Task directions:
Return each line of the records below that contains the word "Jokioisten".

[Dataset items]

========================================================================

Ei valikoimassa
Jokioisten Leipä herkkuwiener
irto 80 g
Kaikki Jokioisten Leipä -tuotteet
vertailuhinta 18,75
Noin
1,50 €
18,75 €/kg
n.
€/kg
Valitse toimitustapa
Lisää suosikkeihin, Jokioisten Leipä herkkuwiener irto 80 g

========================================================================

Output of the task:
Jokioisten Leipä herkkuwiener
Kaikki Jokioisten Leipä -tuotteet
Lisää suosikkeihin, Jokioisten Leipä herkkuwiener irto 80 g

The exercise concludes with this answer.